[Mesa-dev] Perfetto CPU/GPU tracing

Thu Feb 18 20:07:48 UTC 2021

On 18/02/2021 20:26, Tamminen, Eero T wrote:
> Hi,
> 
> (This isn't anymore that related to Mesa, but maybe it's still of
> interest.)
> 
> On Thu, 2021-02-18 at 16:40 +0100, Primiano Tucci wrote:
> 
>> On 18/02/2021 14:35, Tamminen, Eero T wrote:
> [...]
>>> It doesn't require executable code to be writable from user-space,
>>> library code can remain read-only because kernel can toggle relevant
>>> page writable for uprobe breakpoint setup and back.
>>
>> The problem is not who rewrites the .text pages (although, yes, I agree
>> that the kernel doing this is better than userspace doing it). The
>> problem is:
>>
>> 1. Losing the ability to verify the integrity of system executables.
>> tell if some malware/rootkit did alter them or uprobes did. Effectively
>> you lose the ability to verify the full chain of bootloader -> system
>> image -> file integrity.
> 
> Why you would lose it?
> 
> Integrity checks will succeed when there are no trace points enabled,
> and trace points should be enabled only when you start tracing, so you
> know what is causing integrity check failures (especially when they
> start passing again once you disable tracepoint

If you do this (disabling when tracing) the message out there becomes: 
"if you write malware, the very first thing you should do is enabling 
tracing, so any system integrity check will be suppressed" :)

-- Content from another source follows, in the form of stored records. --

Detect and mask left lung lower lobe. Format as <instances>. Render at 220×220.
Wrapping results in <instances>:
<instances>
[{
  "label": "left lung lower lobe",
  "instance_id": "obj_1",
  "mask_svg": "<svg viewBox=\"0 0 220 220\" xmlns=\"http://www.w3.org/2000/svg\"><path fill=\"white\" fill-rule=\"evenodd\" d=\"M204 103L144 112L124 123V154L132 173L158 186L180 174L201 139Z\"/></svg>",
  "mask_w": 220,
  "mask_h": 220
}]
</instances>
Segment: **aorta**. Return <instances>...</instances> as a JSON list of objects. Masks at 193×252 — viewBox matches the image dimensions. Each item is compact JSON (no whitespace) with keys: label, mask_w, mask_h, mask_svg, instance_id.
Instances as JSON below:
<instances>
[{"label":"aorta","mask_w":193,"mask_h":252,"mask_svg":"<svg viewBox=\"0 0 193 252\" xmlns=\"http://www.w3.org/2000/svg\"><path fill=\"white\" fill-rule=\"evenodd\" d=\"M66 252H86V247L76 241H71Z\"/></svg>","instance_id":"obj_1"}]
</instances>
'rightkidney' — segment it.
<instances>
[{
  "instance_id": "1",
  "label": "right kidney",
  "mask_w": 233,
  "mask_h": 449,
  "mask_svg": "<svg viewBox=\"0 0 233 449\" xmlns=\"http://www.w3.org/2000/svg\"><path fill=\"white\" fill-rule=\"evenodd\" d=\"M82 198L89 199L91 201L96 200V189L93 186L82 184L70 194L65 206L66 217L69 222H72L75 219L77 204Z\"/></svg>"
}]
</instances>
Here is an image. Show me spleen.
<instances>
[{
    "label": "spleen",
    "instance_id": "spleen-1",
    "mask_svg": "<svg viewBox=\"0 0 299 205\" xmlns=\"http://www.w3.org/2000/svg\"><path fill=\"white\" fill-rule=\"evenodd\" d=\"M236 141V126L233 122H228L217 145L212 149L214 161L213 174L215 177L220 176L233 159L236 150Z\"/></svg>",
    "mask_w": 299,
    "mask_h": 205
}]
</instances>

Things like uprobes (i.e. anything that can dynamically alter the 
execution flow of system processes) is typically available only on 
engineering setups, where you have control of the device / kernel / 
security settings (Yama, selinux or any other security module),  not on 
production devices.
I understand that the situation for most (all?) Linux-based distros is 
different as you can just sudo. But on many other embedded OSes  - at 
least Google ones like  CrOS and Android - the security model is way 
stricter.
We could argue that is bad / undesirable / too draconian but that is 
something that any of us has the power to change. At some point each 
platform decides where it wants to be in the spectrum of "easy to hack" 
and "secure for the user". CrOS model is: you can hack as much as you 
want, but you need first to re-flash it in dev-mode.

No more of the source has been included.